### Exercise instructions
Quote each of the records below verbatim, keeping every line in its original order.

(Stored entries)
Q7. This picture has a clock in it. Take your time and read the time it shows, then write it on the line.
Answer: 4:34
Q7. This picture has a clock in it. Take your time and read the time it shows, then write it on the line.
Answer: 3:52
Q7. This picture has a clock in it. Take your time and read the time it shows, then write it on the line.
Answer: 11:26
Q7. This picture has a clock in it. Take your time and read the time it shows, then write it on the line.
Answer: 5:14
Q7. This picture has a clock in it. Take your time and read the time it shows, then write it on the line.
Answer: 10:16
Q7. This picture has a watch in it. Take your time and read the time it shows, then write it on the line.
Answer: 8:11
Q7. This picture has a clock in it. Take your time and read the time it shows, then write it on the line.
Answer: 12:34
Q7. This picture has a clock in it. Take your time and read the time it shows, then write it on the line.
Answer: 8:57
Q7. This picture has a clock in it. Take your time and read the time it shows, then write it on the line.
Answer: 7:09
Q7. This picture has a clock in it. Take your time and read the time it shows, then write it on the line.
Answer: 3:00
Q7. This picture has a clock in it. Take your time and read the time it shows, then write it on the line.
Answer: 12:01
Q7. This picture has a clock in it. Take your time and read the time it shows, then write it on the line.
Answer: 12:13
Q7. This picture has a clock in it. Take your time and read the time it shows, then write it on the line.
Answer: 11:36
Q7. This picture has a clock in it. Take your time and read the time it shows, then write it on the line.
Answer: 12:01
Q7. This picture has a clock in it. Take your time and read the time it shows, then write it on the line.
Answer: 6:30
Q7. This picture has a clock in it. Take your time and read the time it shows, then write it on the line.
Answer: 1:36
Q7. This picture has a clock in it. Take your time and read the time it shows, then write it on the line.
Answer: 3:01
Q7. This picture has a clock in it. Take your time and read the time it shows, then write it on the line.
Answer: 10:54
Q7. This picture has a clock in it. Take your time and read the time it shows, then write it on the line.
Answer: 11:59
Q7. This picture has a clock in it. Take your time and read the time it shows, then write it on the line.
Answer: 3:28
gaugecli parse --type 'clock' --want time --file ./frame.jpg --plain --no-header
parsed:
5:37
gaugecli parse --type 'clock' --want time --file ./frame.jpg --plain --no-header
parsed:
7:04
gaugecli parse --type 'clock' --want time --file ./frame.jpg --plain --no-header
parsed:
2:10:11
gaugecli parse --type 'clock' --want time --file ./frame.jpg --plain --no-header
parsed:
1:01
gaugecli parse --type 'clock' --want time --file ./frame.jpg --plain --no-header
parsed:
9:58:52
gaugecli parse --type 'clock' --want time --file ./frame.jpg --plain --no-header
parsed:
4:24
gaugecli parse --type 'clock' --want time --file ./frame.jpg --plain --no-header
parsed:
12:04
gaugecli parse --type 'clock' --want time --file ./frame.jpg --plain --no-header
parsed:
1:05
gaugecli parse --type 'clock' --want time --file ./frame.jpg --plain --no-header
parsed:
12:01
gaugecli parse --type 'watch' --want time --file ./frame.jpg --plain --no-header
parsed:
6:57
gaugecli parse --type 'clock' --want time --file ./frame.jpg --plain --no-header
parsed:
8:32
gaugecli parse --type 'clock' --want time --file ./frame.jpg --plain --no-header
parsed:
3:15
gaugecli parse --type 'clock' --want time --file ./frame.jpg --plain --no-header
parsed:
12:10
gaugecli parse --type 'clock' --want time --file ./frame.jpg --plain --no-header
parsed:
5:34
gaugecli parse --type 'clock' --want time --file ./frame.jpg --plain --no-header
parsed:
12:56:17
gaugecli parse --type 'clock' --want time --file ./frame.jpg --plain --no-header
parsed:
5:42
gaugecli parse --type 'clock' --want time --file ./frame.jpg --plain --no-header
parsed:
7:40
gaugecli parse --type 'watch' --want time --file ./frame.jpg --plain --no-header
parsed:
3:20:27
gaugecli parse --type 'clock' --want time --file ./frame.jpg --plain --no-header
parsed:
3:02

### Answer for this exercise
Q7. This picture has a clock in it. Take your time and read the time it shows, then write it on the line.
Answer: 4:34
Q7. This picture has a clock in it. Take your time and read the time it shows, then write it on the line.
Answer: 3:52
Q7. This picture has a clock in it. Take your time and read the time it shows, then write it on the line.
Answer: 11:26
Q7. This picture has a clock in it. Take your time and read the time it shows, then write it on the line.
Answer: 5:14
Q7. This picture has a clock in it. Take your time and read the time it shows, then write it on the line.
Answer: 10:16
Q7. This picture has a watch in it. Take your time and read the time it shows, then write it on the line.
Answer: 8:11
Q7. This picture has a clock in it. Take your time and read the time it shows, then write it on the line.
Answer: 12:34
Q7. This picture has a clock in it. Take your time and read the time it shows, then write it on the line.
Answer: 8:57
Q7. This picture has a clock in it. Take your time and read the time it shows, then write it on the line.
Answer: 7:09
Q7. This picture has a clock in it. Take your time and read the time it shows, then write it on the line.
Answer: 3:00
Q7. This picture has a clock in it. Take your time and read the time it shows, then write it on the line.
Answer: 12:01
Q7. This picture has a clock in it. Take your time and read the time it shows, then write it on the line.
Answer: 12:13
Q7. This picture has a clock in it. Take your time and read the time it shows, then write it on the line.
Answer: 11:36
Q7. This picture has a clock in it. Take your time and read the time it shows, then write it on the line.
Answer: 12:01
Q7. This picture has a clock in it. Take your time and read the time it shows, then write it on the line.
Answer: 6:30
Q7. This picture has a clock in it. Take your time and read the time it shows, then write it on the line.
Answer: 1:36
Q7. This picture has a clock in it. Take your time and read the time it shows, then write it on the line.
Answer: 3:01
Q7. This picture has a clock in it. Take your time and read the time it shows, then write it on the line.
Answer: 10:54
Q7. This picture has a clock in it. Take your time and read the time it shows, then write it on the line.
Answer: 11:59
Q7. This picture has a clock in it. Take your time and read the time it shows, then write it on the line.
Answer: 3:28
gaugecli parse --type 'clock' --want time --file ./frame.jpg --plain --no-header
parsed:
5:37
gaugecli parse --type 'clock' --want time --file ./frame.jpg --plain --no-header
parsed:
7:04
gaugecli parse --type 'clock' --want time --file ./frame.jpg --plain --no-header
parsed:
2:10:11
gaugecli parse --type 'clock' --want time --file ./frame.jpg --plain --no-header
parsed:
1:01
gaugecli parse --type 'clock' --want time --file ./frame.jpg --plain --no-header
parsed:
9:58:52
gaugecli parse --type 'clock' --want time --file ./frame.jpg --plain --no-header
parsed:
4:24
gaugecli parse --type 'clock' --want time --file ./frame.jpg --plain --no-header
parsed:
12:04
gaugecli parse --type 'clock' --want time --file ./frame.jpg --plain --no-header
parsed:
1:05
gaugecli parse --type 'clock' --want time --file ./frame.jpg --plain --no-header
parsed:
12:01
gaugecli parse --type 'watch' --want time --file ./frame.jpg --plain --no-header
parsed:
6:57
gaugecli parse --type 'clock' --want time --file ./frame.jpg --plain --no-header
parsed:
8:32
gaugecli parse --type 'clock' --want time --file ./frame.jpg --plain --no-header
parsed:
3:15
gaugecli parse --type 'clock' --want time --file ./frame.jpg --plain --no-header
parsed:
12:10
gaugecli parse --type 'clock' --want time --file ./frame.jpg --plain --no-header
parsed:
5:34
gaugecli parse --type 'clock' --want time --file ./frame.jpg --plain --no-header
parsed:
12:56:17
gaugecli parse --type 'clock' --want time --file ./frame.jpg --plain --no-header
parsed:
5:42
gaugecli parse --type 'clock' --want time --file ./frame.jpg --plain --no-header
parsed:
7:40
gaugecli parse --type 'watch' --want time --file ./frame.jpg --plain --no-header
parsed:
3:20:27
gaugecli parse --type 'clock' --want time --file ./frame.jpg --plain --no-header
parsed:
3:02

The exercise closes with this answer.